Commodities are rallying in tandem with dollar weakness following last week’s retracement and commentary from China that has weighed on the space in recent sessions. Continued strength in commodity markets feeding through to producer prices, higher input costs and across soft commodities higher food prices continuing to perpetuate the growing consensus that price pressures may not be so transitory (whether this manifests in manipulated CPI indices is another debate all together). Supply shortfalls, alongside soaring vaccine led demand rebounds, green transformation spending (electric vehicles, smart electricity grid building and renewable power generation), spending on infrastructure, and a weaker dollar continue to signal that commodities still have further to run.

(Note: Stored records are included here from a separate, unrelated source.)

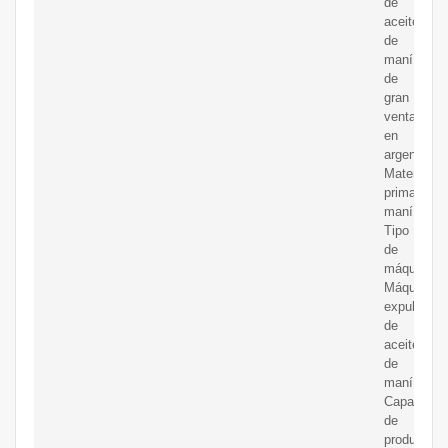
de
aceite
de
maní
de
gran
venta
en
argentina.
Materia
prima:
maní;
Tipo
de
máquina:
Máquina
expulsora
de
aceite
de
maní;
Capacidad
de
producción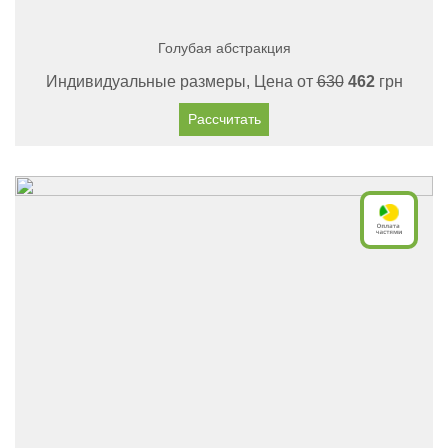
Голубая абстракция
Индивидуальные размеры, Цена от
630
462
грн
Рассчитать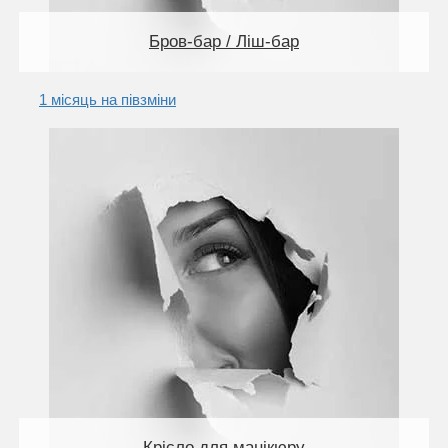
Бров-бар / Ліш-бар
1 місяць на півзміни
Крісло для манікюру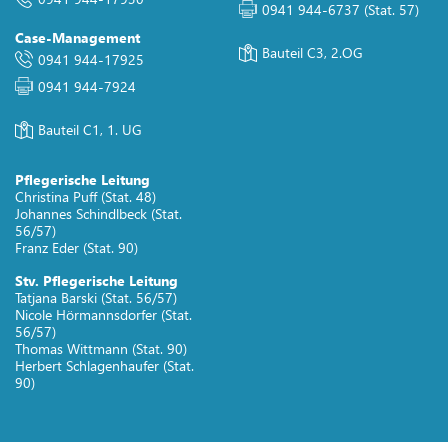
0941 944-6737
(Stat. 57)
Case-Management
Bauteil C3, 2.OG
0941 944-17925
0941 944-7924
Bauteil C1, 1. UG
Pflegerische Leitung
Christina Puff (Stat. 48)
Johannes Schindlbeck (Stat.
56/57)
Franz Eder (Stat. 90)
Stv. Pflegerische Leitung
Tatjana Barski (Stat. 56/57)
Nicole Hörmannsdorfer (Stat.
56/57)
Thomas Wittmann (Stat. 90)
Herbert Schlagenhaufer (Stat.
90)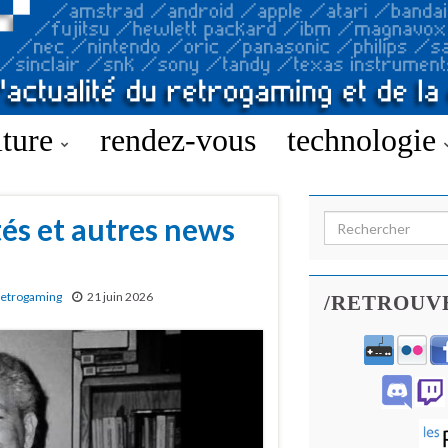
lture
rendez-vous
technologie
tés et autres news
Search for:
etrogaming
21 juin 2026
/RETROUV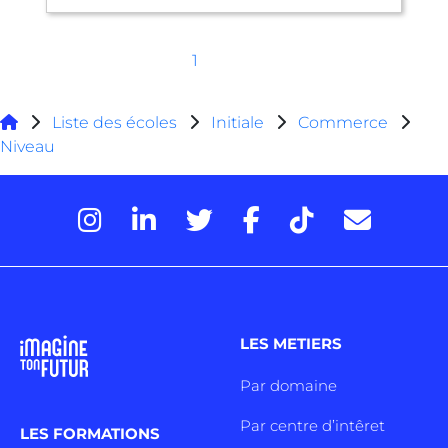
1
Liste des écoles
Initiale
Commerce
Niveau
LES METIERS
Par domaine
Par centre d’intêret
LES FORMATIONS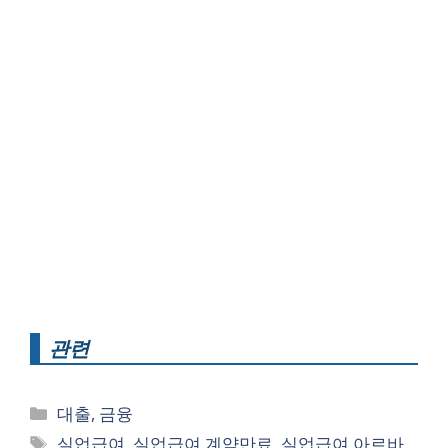
관련
카
대출, 금융
테
태
실업급여
,
실업급여 계약만료
,
실업급여 아르바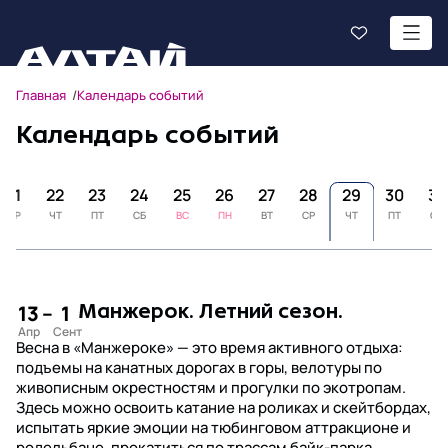
Главная
Календарь событий
Календарь событий
21
22
23
24
25
26
27
28
29
30
31
СР
ЧТ
ПТ
СБ
ВС
ПН
ВТ
СР
ЧТ
ПТ
СБ
13
–
1
Манжерок. Летний сезон.
Весна в «Манжероке» — это время активного отдыха:
подъемы на канатных дорогах в горы, велотуры по
живописным окрестностям и прогулки по экотропам.
Здесь можно освоить катание на роликах и скейтбордах,
испытать яркие эмоции на тюбинговом аттракционе и
родельбане, прокатиться по трассам байк-парка,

For the last month US 10yr treasury yields have stagnated, remaining rangebound, stuck around the 1.60 level. We continue to expect higher bond yields, last months miss on the US jobs report unlikely to be repeated this month as the reopening continues and estimates cluster around the prior miss – highlighting the non-linearity of recovery trajectories. Several states will end the additional $300/week unemployment benefits from mid-June promoting return to the workforce, in addition school reopenings continue also promoting increased return to work and supporting the notion that overall trajectory is clear toward restoring the labour market at an increasing pace.
As the pace of the economic rebound peaks and slack subsides, focus will begin to shift to the impact of higher inflation, rising input costs, margin pressures and the prospect of potential tax hikes/tapering – likely a more difficult period to navigate is approaching in the 2nd half of this year with more volatility to be expected. Any taper talk or shift toward Jackson Hole providing an inflection point for policy becoming a game changer for reflationary positioning.